Second, the Christian story is not sufficiently compelling—or maybe is not told in a compelling enough fashion—to get people to change. In western Europe, we are, I think, too prosperous, not desperate enough. Look around the world at where Christianity flourishes—I’m not talking here of the prosperity gospel of the American evangelists: that is a perversion of Christianity.
And then there’s the public image of the church. At the moment it’s grim. Suffice it to say that the institutional church is seen by many as a safe-space for child abusers.
So I think telling people about Jesus, or telling them our personal story is unlikely to be effective. In our world, people are suspicious of institutions, and of anyone who tries to impose their point of view. Such a strategy is seen as manipulative, even abusive.
Sorry George, it’s not the way.
Rather than tell, let’s show. Actions speak louder than words. I’m much more impressed by what people do rather than what they say, and you might remember the gospel story comparing a man who says he won’t do something but then does it, with a man says he’ll do something but then fails to deliver.
We have sung a hymn written by John Bell of the Iona community.
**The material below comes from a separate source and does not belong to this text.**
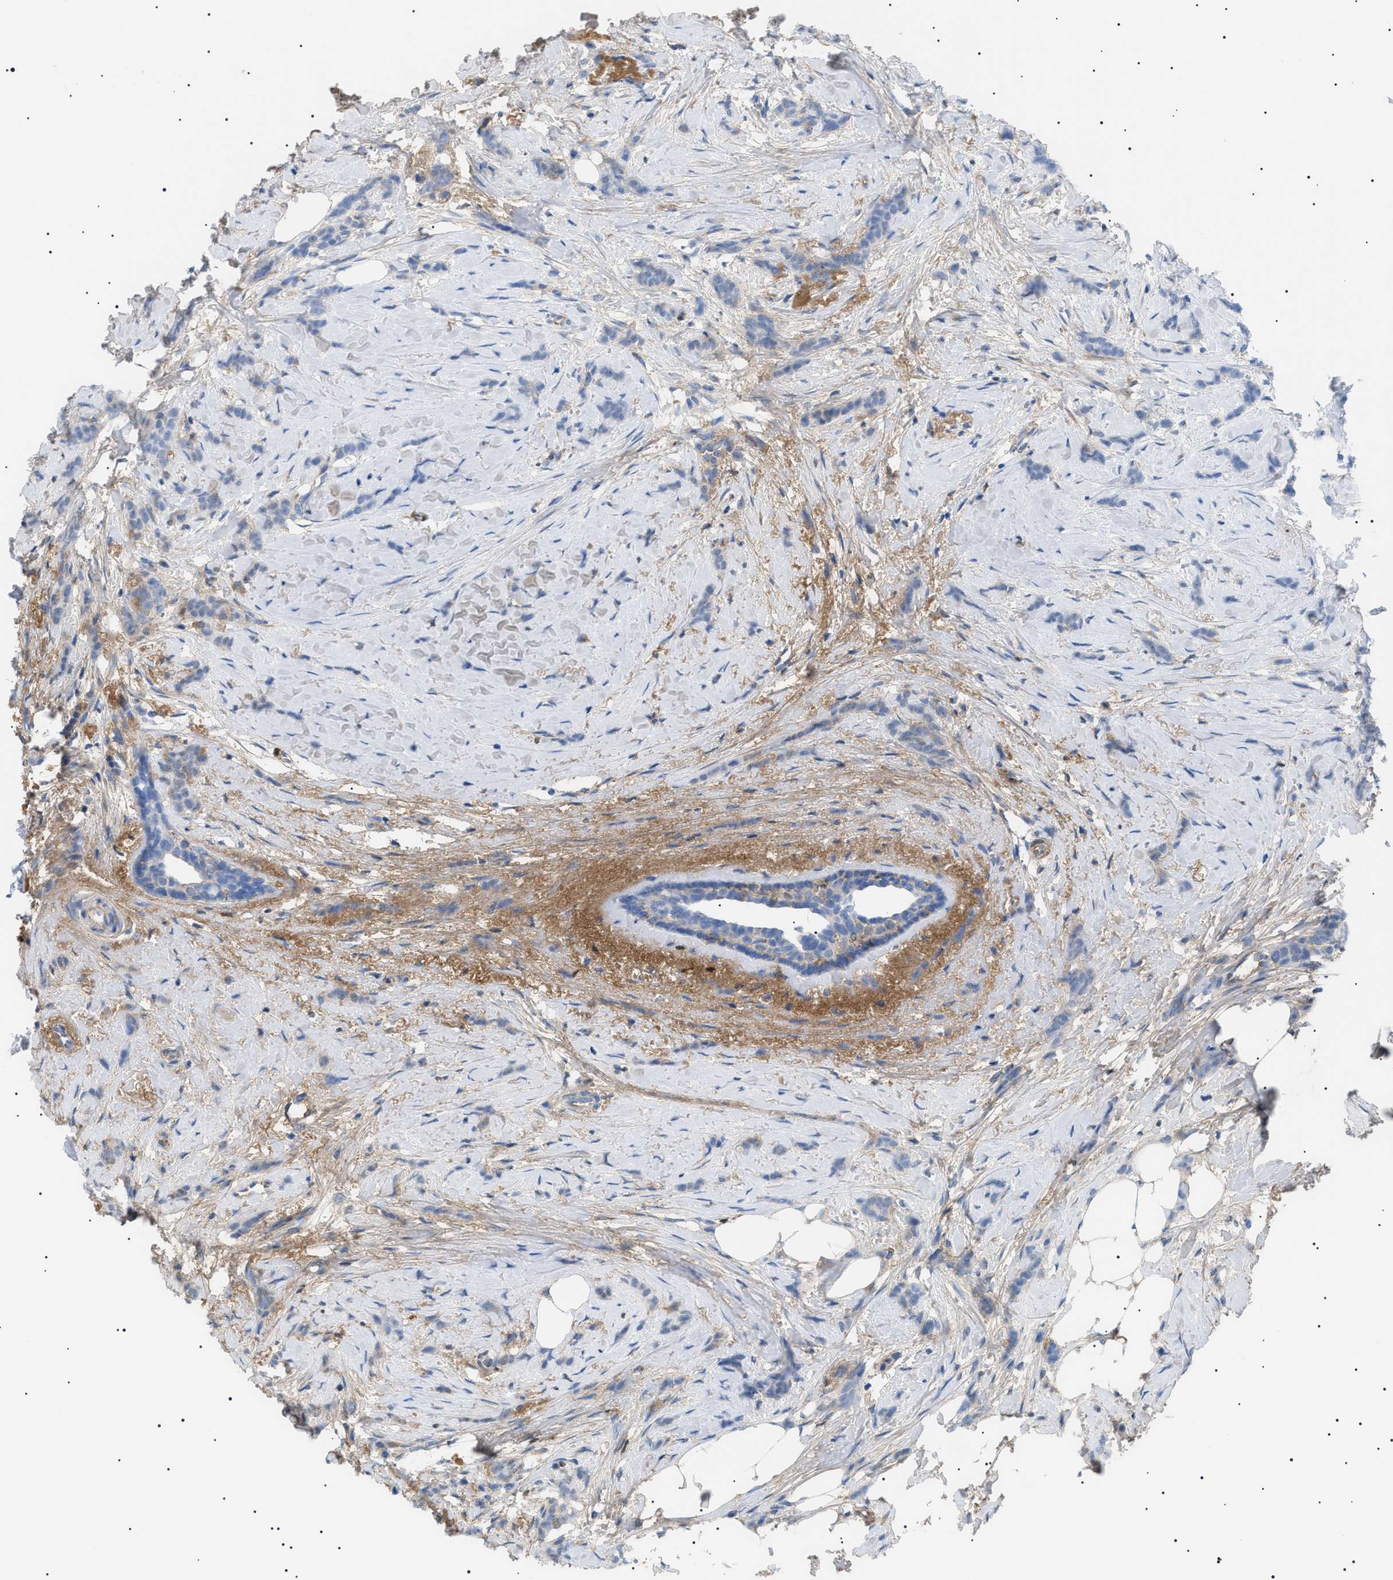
{"staining": {"intensity": "negative", "quantity": "none", "location": "none"}, "tissue": "breast cancer", "cell_type": "Tumor cells", "image_type": "cancer", "snomed": [{"axis": "morphology", "description": "Lobular carcinoma, in situ"}, {"axis": "morphology", "description": "Lobular carcinoma"}, {"axis": "topography", "description": "Breast"}], "caption": "IHC photomicrograph of neoplastic tissue: human breast lobular carcinoma in situ stained with DAB demonstrates no significant protein staining in tumor cells. (DAB immunohistochemistry, high magnification).", "gene": "LPA", "patient": {"sex": "female", "age": 41}}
If there is something about Iona that infects people, then I like to think that this hymn has the spirit of Aidan in it—not tramping around the countryside yabbering on about Jesus, if he did, but showing Jesus in action.
Whatever else the traditions of the early church in these islands have given us, they have left us with that of confession: heart speaking to heart as we tell a friend our deepest fears. Those fears are so often about the lack of courage to change, being too comfortable, too complacent, too prosperous, as we surround ourselves with metaphorical fig leaves of luxury. Those fears lead us to live, as it were, behind electric gates, inclosed in our own fat, our mouth speaking proud things.
The words of the hymn are prophetic, demanding, shocking.
- Will you go where you don’t know and never be the same? Are you prepared to be changed?
- Will you let my life be grown in you and you in me?Are you prepared to acknowledge that what you want is not necessarily the Divine will?
- Will you leave yourself behind?Are you prepared to acknowledge that what you want is no more important that what someone else wants? The crucifixion/ascension is the replacement of selfishness with selflessness. Are you prepared to give and not to count the cost?
- Will you risk the hostile stare? Are you prepared to be unpopular?
- Will you love the you you hide if I but call your name?Are you prepared to delve deep into your psyche to uncover your deepest darkest fears and impulses, and expose them to the light?
- Will you use the faith you’ve found to reshape the world around?Are you prepared to fight? Fighting for justice is love in action.
If we want to attract people to the Christian message we can’t do better than show them what it is. Working for justice, tending the sick in mind or body, provoking people to leave the ruts they are in, getting people to see things differently. This is Jesus in action. It’s so much more authentic than simply telling people about Jesus. It’s utterly authentic psychology, utterly authentic Christian tradition, utterly authentic Christianity.